训练时 每个组件独立随机 dropout，使同一组权重既能在 "只给任务" 模式跑、也能在 "任务+metadata+subgoal" 模式跑：

组件	dropout 率	备注
Subgoal images（整体）	训练时只 25% 样本含 subgoal	否则太"作弊"（变成 inverse dynamics）
Subtask instruction ℓ̂（仅在含 subgoal 时）	30%	subgoal 已经含 subtask 语义
Episode metadata（整体）	15%	训练 unconditional 分支
单个 metadata 分量（speed / quality / mistake）	各 5%	训练 partial conditioning
Control mode	不 dropout	必须始终给定
整段历史帧	30%	让模型对帧数变化鲁棒
Rear view（若有）	30%	不同机器人是否带 rear cam 不同

3.2 metadata 的具体定义

字段	取值	用途
Overall speed	episode 步数（整数，以 500 步为 bin）	长 = 慢；短 = 快
Overall quality	1–5 整数	人工评分，5 为最高
Mistake	bool（per segment）	该段内是否有错误（如抓空、做错 subtask）

推理时怎么设置（论文 Sec. VII）：

speed = 该任务训练集中 15 百分位的步数（要求"接近最快"）
quality = 5（永远要最高）
mistake = false（永远要无错）

这是把"出错的训练样本"留在数据集里、但只在 mistake=true 时学到那种行为；推理时永远不要它。

3.3 Subgoal image 训练方式

世界模型 gψ 用 BAGEL 14B 初始化（image editing / gen 大模型），目标函数是标准 flow matching loss：

max EDg [ L_CFM (g*, gψ(o, ℓ̂, m)) ]

其中 g* 是 episode 末尾的真实帧。训练数据：高质量子集 + web 图像数据 + egocentric 人类视频（共享视觉概念）。

VLA 训练 subgoal 通道时混合两类输入：

0.25 概率：取 episode 末尾的真实帧（与世界模型预测目标一致）
0.75 概率：取未来 0–4 秒内的随机真实帧
额外：在 batch 中加入由 gψ 生成的合成 subgoal，以减小 train/test 分布偏移

推理时：sub-goal 在 (i) subtask ℓ̂ 变化时，或 (ii) 距上次生成 ≥ 4 s 时刷新；用异步线程跑，不阻塞 50 Hz 动作循环。
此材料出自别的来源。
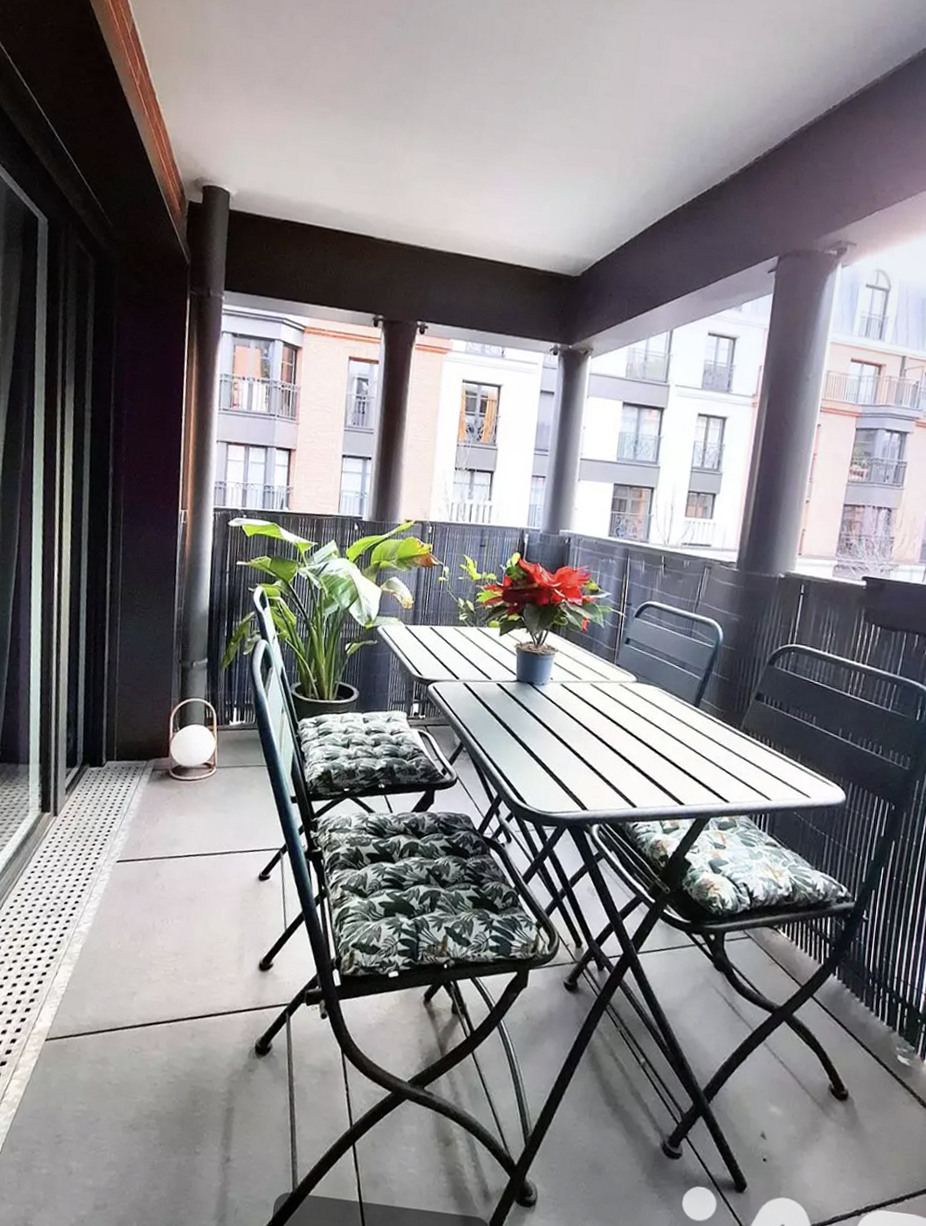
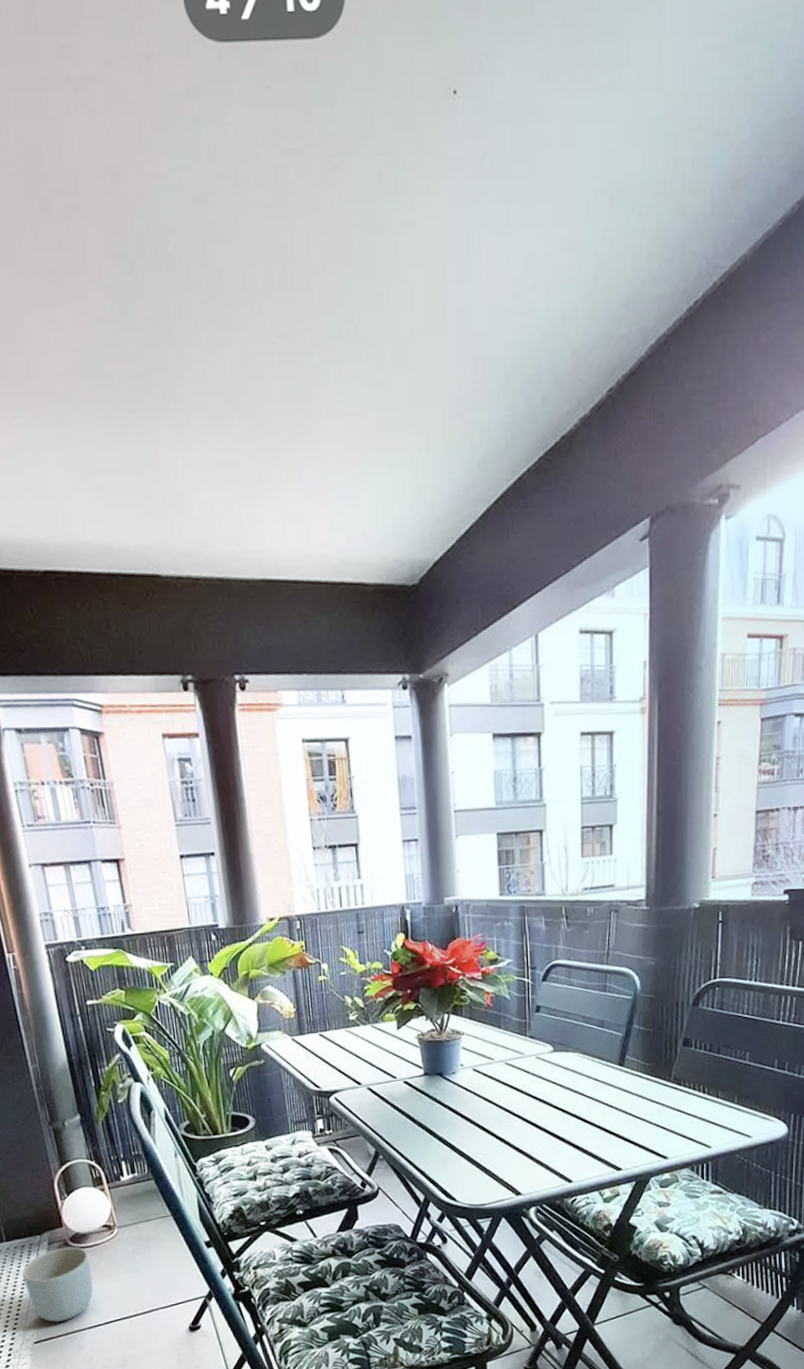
planter: none [122,776,185,847] -> present [22,1246,94,1322]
3.4 CFG（classifier-free guidance）于 metadata

由于训练时 metadata 有 dropout，同一组权重既学到 conditional 也学到 unconditional 模式，因此能做 CFG：

∇log πθ(a|o, Ct) + β·(∇log πθ(a|o, Ct) − ∇log πθ(a|o, Ct_uncond))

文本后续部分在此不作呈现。